Jazz Baby by Lisa Wheeler; illustrations by R. Gregory Christie. A family breaks out in song and dance when the baby awakes to jazz. "Sister's hands snap. Granny sings scat. Uncle soft-shoes, and Baby keeps the groove. Things start to wind down when Mama and Daddy sing blues so sweet. Now a perfectly drowsy baby sleeps deep, deep, deep."
Martina the Beautiful Cockroach: A Cuban Folktale by Carmen Agra Deedy; illustrations by Michael Austin. This popular Cuban folktale reveals the secret — at least according to cockroaches — of finding a good husband: spill coffee on their shoes and see how they react. Martina Josefina Catalina Cucaracha puts this to the test in trying to find a good suitor.
My Name Is Gabito: The Life of Gabriel García Márquez/Me llamo Gabito: La vida de Gabriel García Márquez by Monica Brown; illustrated by Raúl Colón. Evocative, tropical illustrations pull the eye into Gabriel García Márquez's imaginative world, introducing children to the early life of the celebrated Colombian author.
On the Shoulders of Giants: My Journey Through the Harlem Renaissance by Kareen Abdul-Jabbar and Raymond Obstfeld.
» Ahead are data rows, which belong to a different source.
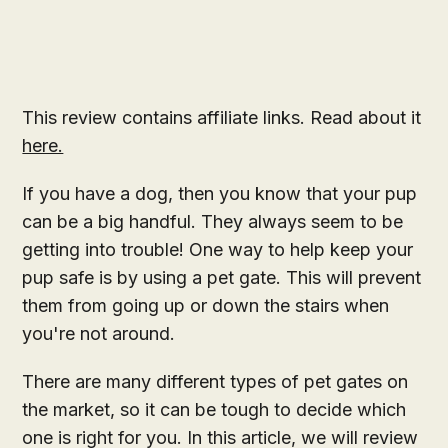
This review contains affiliate links. Read about it
here.
If you have a dog, then you know that your pup
can be a big handful. They always seem to be
getting into trouble! One way to help keep your
pup safe is by using a pet gate. This will prevent
them from going up or down the stairs when
you're not around.
There are many different types of pet gates on
the market, so it can be tough to decide which
one is right for you. In this article, we will review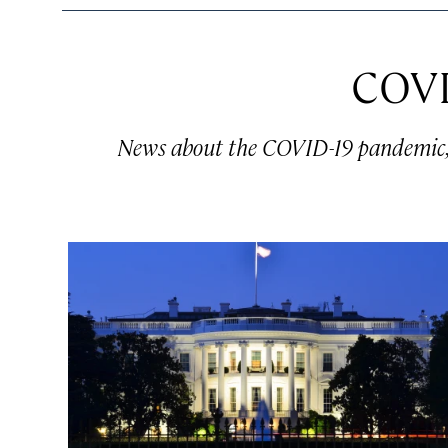
COVI
News about the COVID-19 pandemic, a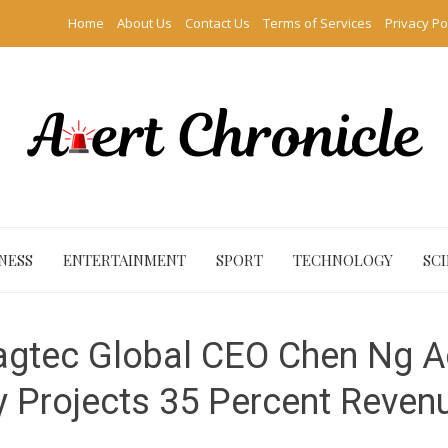
Home
About Us
Contact Us
Terms of Services
Privacy Po
NESS
ENTERTAINMENT
SPORT
TECHNOLOGY
SC
 Sagtec Global CEO Chen Ng A
Projects 35 Percent Reven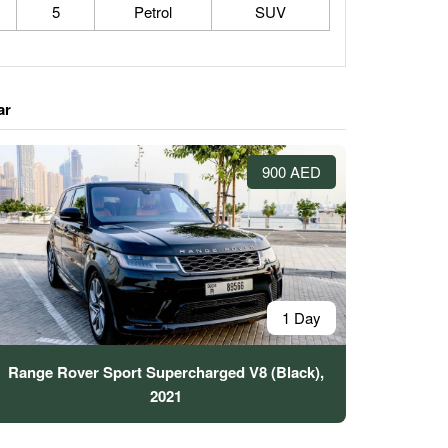
5
Petrol
SUV
ar
900 AED
1 Day
Range Rover Sport Supercharged V8 (Black),
2021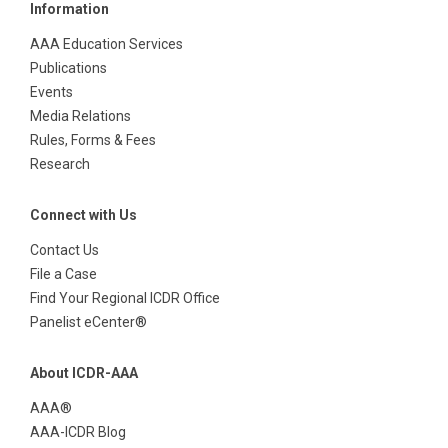
Information
AAA Education Services
Publications
Events
Media Relations
Rules, Forms & Fees
Research
Connect with Us
Contact Us
File a Case
Find Your Regional ICDR Office
Panelist eCenter®
About ICDR-AAA
AAA®
AAA-ICDR Blog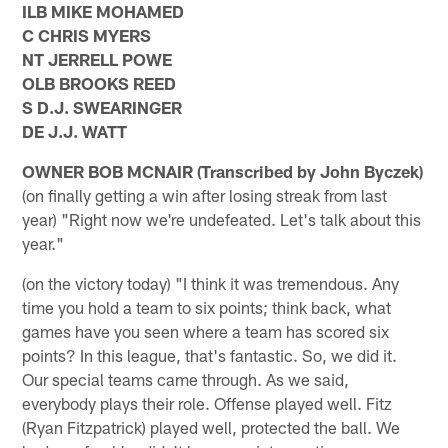
ILB MIKE MOHAMED
C CHRIS MYERS
NT JERRELL POWE
OLB BROOKS REED
S D.J. SWEARINGER
DE J.J. WATT
OWNER BOB MCNAIR (Transcribed by John Byczek)
(on finally getting a win after losing streak from last
year) "Right now we're undefeated. Let's talk about this
year."
(on the victory today) "I think it was tremendous. Any
time you hold a team to six points; think back, what
games have you seen where a team has scored six
points? In this league, that's fantastic. So, we did it.
Our special teams came through. As we said,
everybody plays their role. Offense played well. Fitz
(Ryan Fitzpatrick) played well, protected the ball. We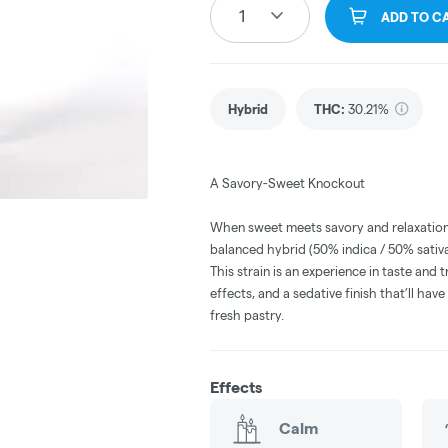
1
ADD TO C
Hybrid
THC
:
30.21%
A Savory-Sweet Knockout
When sweet meets savory and relaxation
balanced hybrid (50% indica / 50% sativ
This strain is an experience in taste and t
effects, and a sedative finish that’ll hav
fresh pastry.
Effects
Calm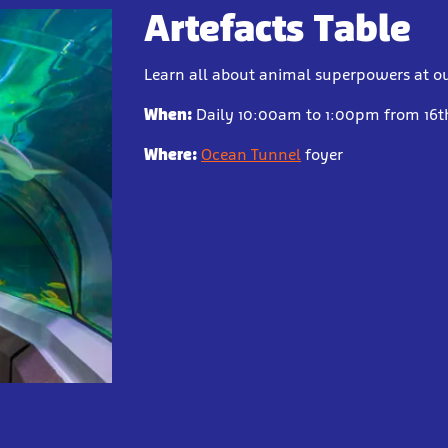
Artefacts Table
Learn all about animal superpowers at ou
When:
Daily 10:00am to 1:00pm from 16th
Where:
Ocean Tunnel
foyer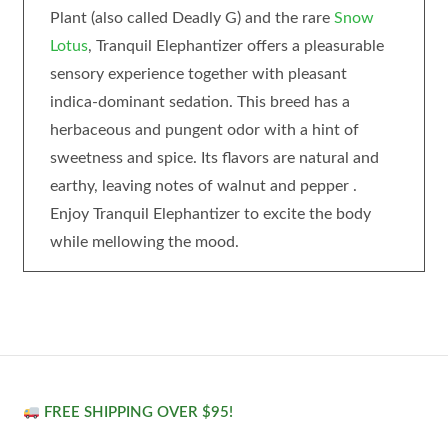
Plant (also called Deadly G) and the rare
Snow
Lotus
, Tranquil Elephantizer offers a pleasurable
sensory experience together with pleasant
indica-dominant sedation. This breed has a
herbaceous and pungent odor with a hint of
sweetness and spice. Its flavors are natural and
earthy, leaving notes of walnut and pepper .
Enjoy Tranquil Elephantizer to excite the body
while mellowing the mood.
FREE SHIPPING OVER $95!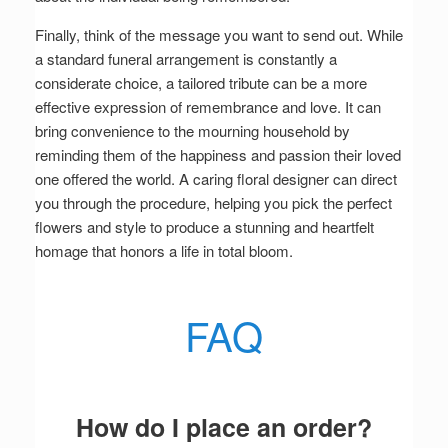
Finally, think of the message you want to send out. While
a standard funeral arrangement is constantly a
considerate choice, a tailored tribute can be a more
effective expression of remembrance and love. It can
bring convenience to the mourning household by
reminding them of the happiness and passion their loved
one offered the world. A caring floral designer can direct
you through the procedure, helping you pick the perfect
flowers and style to produce a stunning and heartfelt
homage that honors a life in total bloom.
FAQ
How do I place an order?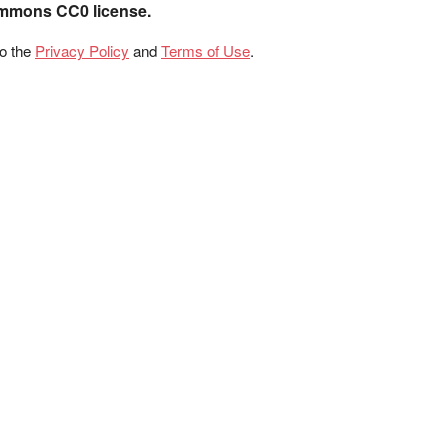
ommons CC0 license.
to the
Privacy Policy
and
Terms of Use
.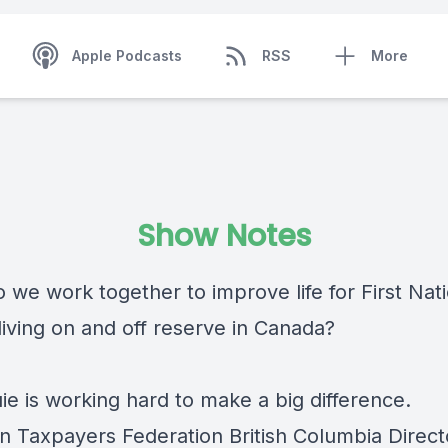
Apple Podcasts
RSS
More
Show Notes
 we work together to improve life for First Nat
living on and off reserve in Canada?
ie is working hard to make a big difference.
n Taxpayers Federation British Columbia Direct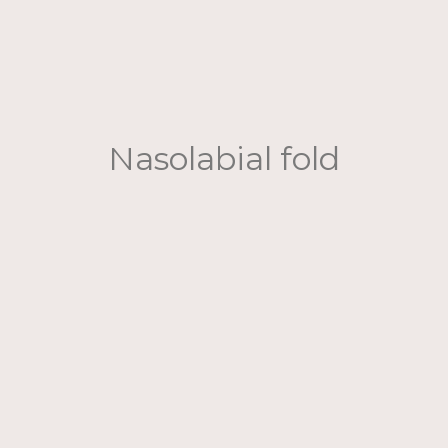
Nasolabial fold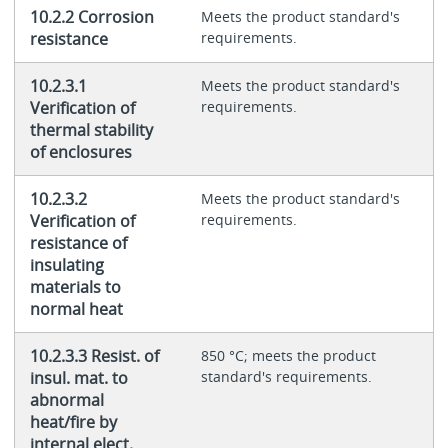
10.2.2 Corrosion
Meets the product standard's
resistance
requirements.
10.2.3.1
Meets the product standard's
Verification of
requirements.
thermal stability
of enclosures
10.2.3.2
Meets the product standard's
Verification of
requirements.
resistance of
insulating
materials to
normal heat
10.2.3.3 Resist. of
850 °C; meets the product
insul. mat. to
standard's requirements.
abnormal
heat/fire by
internal elect.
Abdul-Jabbar chronicles his upbringing in the 1940s, parralled with cultural revolutions brought about by the Harlem Renaissance.
The Poet Slave of Cuba: A Biography in Poems of Juan Francisco Manzano by Margarita Engle; illustrations by Sean Qualls. The poetic biography retells the story of a Cuban slave who secretly learns to read and write. His talent for memorization flourishes into detailed poems that illustrate his life in captivity and a continuous struggle for freedom.